By diversity, Slone also means making “a serious effort to draw not just from traditional pools of public affairs talent such as Capitol Hill or traditional public policy academic programs, but also from business schools. Our profession needs a much higher level of business acumen, which will do more than equip us in our traditional roles as advocates for the companies we represent. With a better understanding of business, we should also be able to identify opportunities for strategic growth for these companies. We want to go beyond just risk mitigation and being effective lobbyists on core issues, however vital those are; we want to be part of our organizations’ transformational change. We want to help drive growth and enhance market competitiveness through public policy and stakeholder engagement.

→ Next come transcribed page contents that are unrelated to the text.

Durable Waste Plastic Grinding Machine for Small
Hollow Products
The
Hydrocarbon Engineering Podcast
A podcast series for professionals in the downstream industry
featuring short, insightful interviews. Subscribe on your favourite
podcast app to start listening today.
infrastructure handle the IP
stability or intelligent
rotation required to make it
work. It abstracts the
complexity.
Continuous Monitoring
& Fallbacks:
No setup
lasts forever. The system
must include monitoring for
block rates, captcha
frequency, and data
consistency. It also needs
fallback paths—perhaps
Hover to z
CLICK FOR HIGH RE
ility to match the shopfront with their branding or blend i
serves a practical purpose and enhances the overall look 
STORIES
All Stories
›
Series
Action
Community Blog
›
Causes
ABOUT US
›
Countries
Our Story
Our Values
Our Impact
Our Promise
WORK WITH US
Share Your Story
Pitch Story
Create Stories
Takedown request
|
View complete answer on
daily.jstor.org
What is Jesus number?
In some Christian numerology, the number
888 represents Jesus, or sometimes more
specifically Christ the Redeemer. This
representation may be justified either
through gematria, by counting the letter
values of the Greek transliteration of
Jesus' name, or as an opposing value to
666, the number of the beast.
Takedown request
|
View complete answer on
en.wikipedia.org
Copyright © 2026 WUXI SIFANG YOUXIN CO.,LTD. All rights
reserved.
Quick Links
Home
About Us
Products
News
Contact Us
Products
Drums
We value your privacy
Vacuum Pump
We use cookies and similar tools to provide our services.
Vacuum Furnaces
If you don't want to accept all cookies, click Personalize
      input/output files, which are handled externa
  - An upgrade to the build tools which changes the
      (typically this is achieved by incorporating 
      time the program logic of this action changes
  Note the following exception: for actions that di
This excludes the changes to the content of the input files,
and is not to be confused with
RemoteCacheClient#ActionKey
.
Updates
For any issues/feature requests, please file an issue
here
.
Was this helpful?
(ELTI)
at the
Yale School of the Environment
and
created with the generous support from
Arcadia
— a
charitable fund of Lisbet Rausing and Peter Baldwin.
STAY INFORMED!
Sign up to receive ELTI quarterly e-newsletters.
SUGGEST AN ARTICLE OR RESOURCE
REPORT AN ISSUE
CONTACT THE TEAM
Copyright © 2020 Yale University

This means developing a better talent pipeline into business schools. In fact, I believe the Council is well positioned to help develop curriculum offerings. We should also be able to offer case studies on par with those used from the Harvard Business School simply by virtue of the real-world engagements we have every day.”

Working to develop the workforce of the future is one of four priorities that Slone wants the Council to focus on, as it looks toward the profession’s next decades. The other three priorities include:

  • Promoting the role of public affairs in corporate and association strategy and business development so that C-suite leaders — and future leaders — understand its value in driving outcomes.
  • Growing the Council’s digital advocacy programs and audiences in both the U.S. and Europe.
  • Helping members respond to rising public expectations for corporate engagement in social issues.

“Pete’s vision for the Council’s future, not just for the coming year but for the coming generation, is compelling and inspirational,” says Council President Doug Pinkham. “We’re honored that he is taking the reins of leadership here. His background and experience position us to move forward on a number of fronts, and it should be an exciting time for us and for our members.”

Slone remembers when Art Collins, former CEO of Medtronic, was coming to the end of his career with the medical device company. “Art gave us miniature rocking chairs, which I still have on my desk, to remind us to reflect on the time when we’d retire,” Slone recalls. “He wanted us to ask ourselves what difference we would have made in our careers, what our legacy would be, and in what ways, if any, we would leave our organization or our profession better than they were when we began our work. I like to think my time as Council chair will be an opportunity to leave some mark and to make a significant contribution to the public affairs profession. That, anyway, is my hope.”

During the Fall Board Meeting, the Council’s new Board of Directors and Executive Committee were sworn in.